Remembering

This weekend we celebrate Memorial Day, originally known as “Decoration Day,” growing out of various observations following the Civil War, and only becoming an official federal holiday in 1971. 

When my grandmother was young, she and her family would go each year to lay flowers at the graves of those who had died in the war. As a young adult, that day took on added significance when her brother was killed in Vanuatu (a mountainous island in the South Pacific) during World War II. Some of you know that his body was only recovered in 2012.

For me as a child with a serving parent (my father was a submariner for twenty-seven years), Memorial Day was a clear and present reminder that his was not an ordinary job. The Vietnam War was at its height. My playmates had lost parents. Base ceremonies on this day made “gone, but not forgotten” more than a slogan. 

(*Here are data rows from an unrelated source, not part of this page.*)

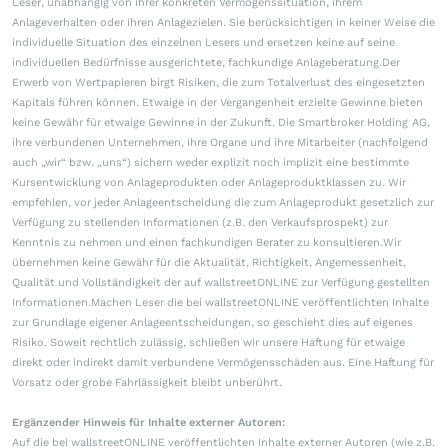
Leser, unabhängig von ihrer konkreten Vermögenssituation, ihrem
Anlageverhalten oder ihren Anlagezielen. Sie berücksichtigen in keiner Weise die
individuelle Situation des einzelnen Lesers und ersetzen keine auf seine
individuellen Bedürfnisse ausgerichtete, fachkundige Anlageberatung.Der
Erwerb von Wertpapieren birgt Risiken, die zum Totalverlust des eingesetzten
Kapitals führen können. Etwaige in der Vergangenheit erzielte Gewinne bieten
keine Gewähr für etwaige Gewinne in der Zukunft. Die Smartbroker Holding AG,
ihre verbundenen Unternehmen, ihre Organe und ihre Mitarbeiter (nachfolgend
auch „wir“ bzw. „uns“) sichern weder explizit noch implizit eine bestimmte
Kursentwicklung von Anlageprodukten oder Anlageproduktklassen zu. Wir
empfehlen, vor jeder Anlageentscheidung die zum Anlageprodukt gesetzlich zur
Verfügung zu stellenden Informationen (z.B. den Verkaufsprospekt) zur
Kenntnis zu nehmen und einen fachkundigen Berater zu konsultieren.Wir
übernehmen keine Gewähr für die Aktualität, Richtigkeit, Angemessenheit,
Qualität und Vollständigkeit der auf wallstreetONLINE zur Verfügung gestellten
Informationen.Machen Leser die bei wallstreetONLINE veröffentlichten Inhalte
zur Grundlage eigener Anlageentscheidungen, so geschieht dies auf eigenes
Risiko. Soweit rechtlich zulässig, schließen wir unsere Haftung für etwaige
direkt oder indirekt damit verbundene Vermögensschäden aus. Eine Haftung für
Vorsatz oder grobe Fahrlässigkeit bleibt unberührt.
Ergänzender Hinweis für Inhalte externer Autoren:
Auf die bei wallstreetONLINE veröffentlichten Inhalte externer Autoren (wie z.B.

My children, band members in middle and high school, remember Memorial Day as one which required them to rise early, ready to march in two parades (one in each of the “sending” towns). There was a festival atmosphere from townspeople lining the streets, but speeches from serving and formerly serving members made real the human cost of the wars in Iraq and Afganistan they only heard about in scattered news reports.

The Hebrew prophets Micah and Isaiah were well acquainted with the human cost of war. They cast a vision of the reign of God’s peace where people “shall beat their swords into plowshares and their spears into pruning hooks; nation shall not lift up sword against nation, neither shall they learn war anymore.” Their vision longs for a time when Memorial Day would not see new names added to litany of those who have died. Making that vision a reality is our work.

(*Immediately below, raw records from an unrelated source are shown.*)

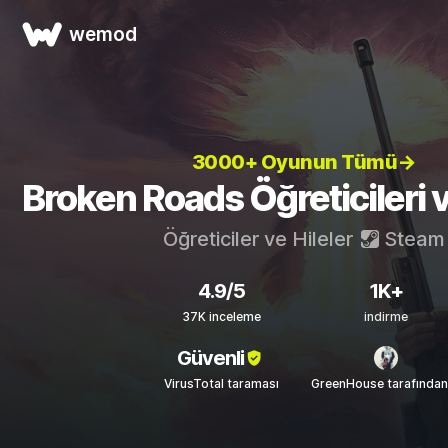
wemod
3000+ Oyunun Tümü→
Broken Roads Öğreticileri v
Öğreticiler ve Hileler
Steam
4.9/5
1K+
37K inceleme
indirme
Güvenli
VirusTotal taraması
GreenHouse tarafında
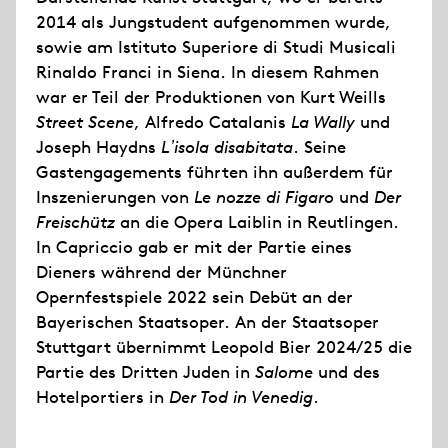
2014 als Jungstudent aufgenommen wurde,
sowie am Istituto Superiore di Studi Musicali
Rinaldo Franci in Siena. In diesem Rahmen
war er Teil der Produktionen von Kurt Weills
Street Scene
, Alfredo Catalanis
La Wally
und
Joseph Haydns
L
ʼ
isola disabitata
. Seine
Gastengagements führten ihn außerdem für
Inszenierungen von
Le nozze di Figaro
und
Der
Freischütz
an die Opera Laiblin in Reutlingen.
In Capriccio gab er mit der Partie eines
Dieners während der Münchner
Opernfestspiele 2022 sein Debüt an der
Bayerischen Staatsoper. An der Staatsoper
Stuttgart übernimmt Leopold Bier 2024/25 die
Partie des Dritten Juden in
Salome
und des
Hotelportiers in
Der Tod in Venedig
.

Lao-tsu, Taoist philosopher, observed 

“If there is to be peace in the world,
There must be peace in the nations.
If there is to be peace in the nations,
There must be peace in the cities.
If there is to be peace in the cities,
There must be peace between neighbors.
If there is to be peace between neighbors,
There must be peace in the home.
If there is to be peace in the home,
There must be peace in the heart.”

On this Memorial Day, I invite each of you to pause and remember those who have given their lives in service of this country, to pray for their families who live with the absence created by their death, and in their honor commit yourself to the hard work of peacemaking, beginning in your heart and with your family.